PCNS-PTLD is a rare complication following solid organ transplantation (SOT) and is a distinct entity from primary CNS lymphoma (PCNSL). With fewer than 100 cases reported since 1970, there is no standard of care for PCNS-PTLD. Existing data supports combining reduction of immunosuppression (RI), whole-brain radiotherapy, monoclonal antibody therapy, and systemic/IT chemotherapy. Treating kidney SOT (kSOT) PTLD is complicated by reduced renal clearance, contrast-dye restrictions, and nephrotoxicity. Treatment complications and allograft rejection cause early morbidity and mortality. Rapid identification of serum/CSF supporting diagnostic markers such as active EBV replication, elevated CSF protein, and positive cytology and flow cytometry is critical. We report two cases of mixed B/T-cell PTLD in kSOT patients >10 years on immunosuppression (steroids, mycophenolate, tacrolimus/sirolimus) who presented with focal and cognitive neurologic deficits. Brain MRI revealed multiple supra- and infratentorial lesions. Patients with confirmed CNS-isolated disease were treated with partial-RI (off mycophenolate) and dexamethasone prior to initiation of rituximab (375mg/m2) x4 weekly cycles. With objective response, patients underwent consolidative rituximab therapy q21-days x4 cycles and restaged. Residual enhancing lesions were treated by stereotactic radiosurgery along with 2-4 cycles of temozolomide chemotherapy (150mg/m2) days 1-5 on a 28-day cycle.

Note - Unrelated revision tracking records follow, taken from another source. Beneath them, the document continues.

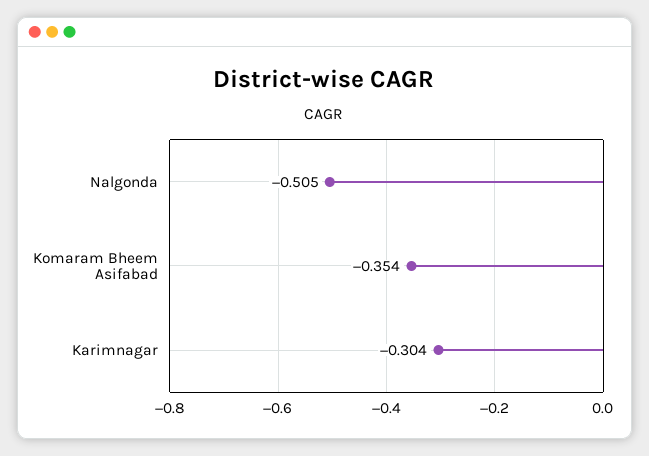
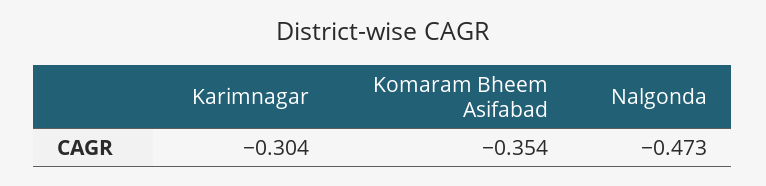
  {
-   "Nalgonda": -0.505,
+   "Nalgonda": -0.473,
    "Komaram Bheem Asifabad": -0.354,
    "Karimnagar": -0.304
  }

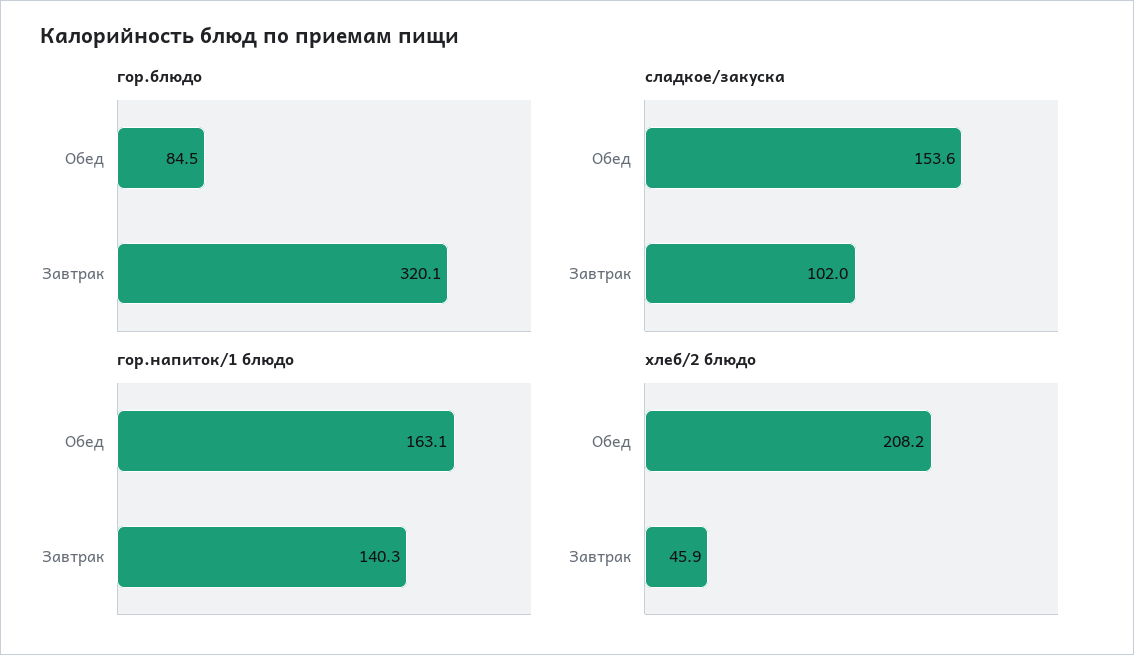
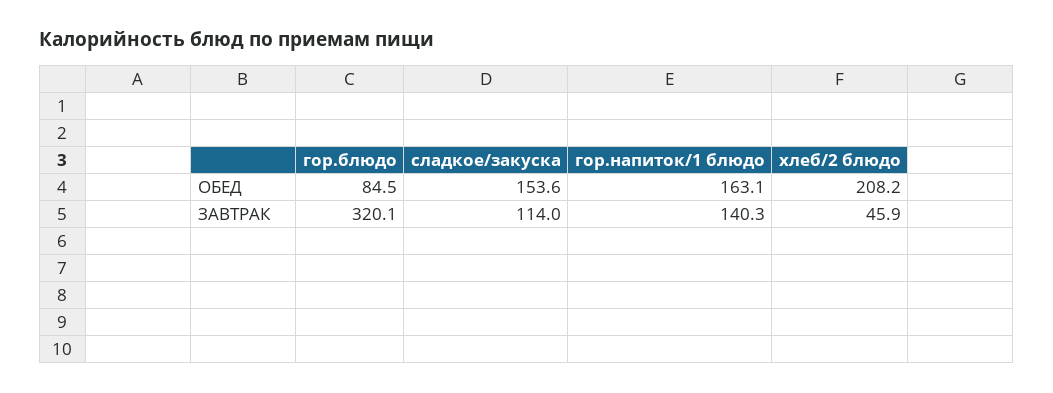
  {
    "гор.блюдо": {
      "Обед": 84.5,
      "Завтрак": 320.1
    },
    "сладкое/закуска": {
      "Обед": 153.6,
-     "Завтрак": 102
+     "Завтрак": 114
    },
    "гор.напиток/1 блюдо": {
      "Обед": 163.1,
      "Завтрак": 140.3
    },
    "хлеб/2 блюдо": {
      "Обед": 208.2,
      "Завтрак": 45.9
    }
  }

With this strategy, both patients achieved a complete response. PCNS-PTLD long-term survival is one distinguishing feature from PCNSL. With multiple treatment obstacles in kSOT PTLD, maximized targeting and step-wise addition of minimally toxic regimens can improve patient outcomes. This data challenges traditional paradigms about diagnosis and treatment of PTLD, specifically EBV+ disease occurring >6 years post SOT. We propose that the brain’s specialized immune microenvironment permits EBV driving of neoplastic progression and that this process is particularly sensitive to B-cell targeting concurrent with partial restoration of host immunity achieved by minimal RI. Subsequent SRS, temozolomide therapy, and partial immunosuppression helps maintain patient quality-of-life and reduce risk for allograft rejection.